Ontem acabei o texto com a palavra sofrível. A primeira vez que me lembro dela foi num certo colégio por onde andei a seguir à quarta classe. Fazia parte de uma estranha escala de classificação. Situava-se acima do medíocre e abaixo do suficiente. Imagino que o sistema classificativo do colégio estivesse já desadequado, mas talvez seja apenas eu que sou muito mais velho do que gosto de admitir. Não consigo imaginar as razões que terão levado alguém a transformar um adjectivo que diz que algo se pode suportar ou sofrer num nome que refere um certo desempenho escolar. Seja como for, os professores daquele tempo tinham uma escala mais ampla para classificar as provas e, quando estavam cansados desta, juntavam-lhe mais e menos. Os alunos, então, tinham suficiente menos que não se confundiria com sofrível mais, como o bom menos não era em nada idêntico ao suficiente mais. Tive uma professora de Físico-Química que se entretinha a distribuir medíocres e maus com vários menos e mais à frente, numa escala cujos arcanos só ela conheceria. Desconfio que, naqueles dias, a profissão de professor era muito entediante e havia que passar o tempo a inventar estes jogos classificativos. O lamentável de tudo isto é que a palavra quase caiu em desuso. Ninguém diz mas que filme sofrível ou aquele é um poeta sofrível, embora eu possa dizer que a minha inspiração está sofrível ou talvez mesmo medíocre, com um mais à frente.

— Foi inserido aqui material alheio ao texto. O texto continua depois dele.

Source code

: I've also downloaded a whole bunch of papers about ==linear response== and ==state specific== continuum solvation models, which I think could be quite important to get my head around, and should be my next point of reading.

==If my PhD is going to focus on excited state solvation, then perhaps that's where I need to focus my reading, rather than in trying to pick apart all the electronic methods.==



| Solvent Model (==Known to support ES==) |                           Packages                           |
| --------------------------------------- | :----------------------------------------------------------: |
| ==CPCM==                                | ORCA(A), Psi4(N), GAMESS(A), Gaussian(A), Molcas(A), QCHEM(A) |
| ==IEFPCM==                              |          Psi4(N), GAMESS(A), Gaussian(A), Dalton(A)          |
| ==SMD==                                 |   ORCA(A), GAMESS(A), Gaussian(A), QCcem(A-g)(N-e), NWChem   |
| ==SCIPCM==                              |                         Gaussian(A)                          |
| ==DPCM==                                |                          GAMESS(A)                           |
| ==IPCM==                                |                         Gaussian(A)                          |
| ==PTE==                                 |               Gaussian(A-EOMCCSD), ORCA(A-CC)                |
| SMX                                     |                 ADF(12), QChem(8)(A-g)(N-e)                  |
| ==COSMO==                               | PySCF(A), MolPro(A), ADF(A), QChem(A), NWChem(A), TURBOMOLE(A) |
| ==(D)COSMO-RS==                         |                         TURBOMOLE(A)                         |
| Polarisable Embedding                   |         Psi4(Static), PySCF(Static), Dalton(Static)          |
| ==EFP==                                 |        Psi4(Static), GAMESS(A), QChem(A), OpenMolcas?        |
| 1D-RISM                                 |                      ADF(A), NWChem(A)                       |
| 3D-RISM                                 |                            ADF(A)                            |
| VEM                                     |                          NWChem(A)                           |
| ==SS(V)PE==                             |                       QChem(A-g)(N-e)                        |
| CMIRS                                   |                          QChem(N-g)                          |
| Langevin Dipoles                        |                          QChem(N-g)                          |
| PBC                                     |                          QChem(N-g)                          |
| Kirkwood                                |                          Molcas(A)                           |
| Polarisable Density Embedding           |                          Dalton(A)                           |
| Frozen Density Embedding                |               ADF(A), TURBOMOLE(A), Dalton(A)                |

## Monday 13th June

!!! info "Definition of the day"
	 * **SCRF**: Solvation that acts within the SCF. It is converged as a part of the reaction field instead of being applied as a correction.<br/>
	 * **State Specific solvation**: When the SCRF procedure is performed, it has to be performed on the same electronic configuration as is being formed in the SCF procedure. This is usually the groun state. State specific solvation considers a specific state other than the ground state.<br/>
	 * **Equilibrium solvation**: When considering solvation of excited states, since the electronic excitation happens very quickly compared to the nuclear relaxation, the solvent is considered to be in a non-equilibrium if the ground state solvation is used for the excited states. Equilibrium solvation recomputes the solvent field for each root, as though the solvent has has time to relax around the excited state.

sábado, 24 de julho de 2021

Do terrível

Todo o anjo é terrível. Assim começa a segunda Elegia de Duíno, de Rainer Maria Rilke. Tantas vezes dei comigo a pensar sobre essa estranha sentença, não sobre a sua verdade, mas a perguntar-me se ela não é uma pista para decifrar o enigma daquilo que nos aterra, o mistério do terror. Sempre que algo de terrível assombra os homens talvez seja a obra de um anjo ou de uma legião deles, mesmo se nós nos convencemos que o excesso de iniquidade ou de prazer seja o fruto do arbítrio humano. Pensar sobre os anjos não será o mais indicado para uma tarde soalheira de um sábado de Julho, com o mar tão perto. Encerro os pensamentos na gaveta do armário onde guardo as toalhas de praia e os calções de banho, e espero que também esses pensamentos adormeçam e deixem de me assediar aos sábados à tarde. Ponho de lado o poeta e deixo-me cativar pelas longas conversas com que os pássaros, mesmo ao pé da janela, ajustam os negócios da sua vida. Tenho de me aprontar, parece que alguém se esqueceu de comprar gengibre. Sem ele, o jantar estará ameaçado, ou talvez ninguém desse por isso, pois um anjo terrível se haveria de dispor a embotar o gosto dos comensais e, como um certo génio maligno que atormentou o pobre René, haveria de fazer parecer óptimo aquilo que apenas era sofrível.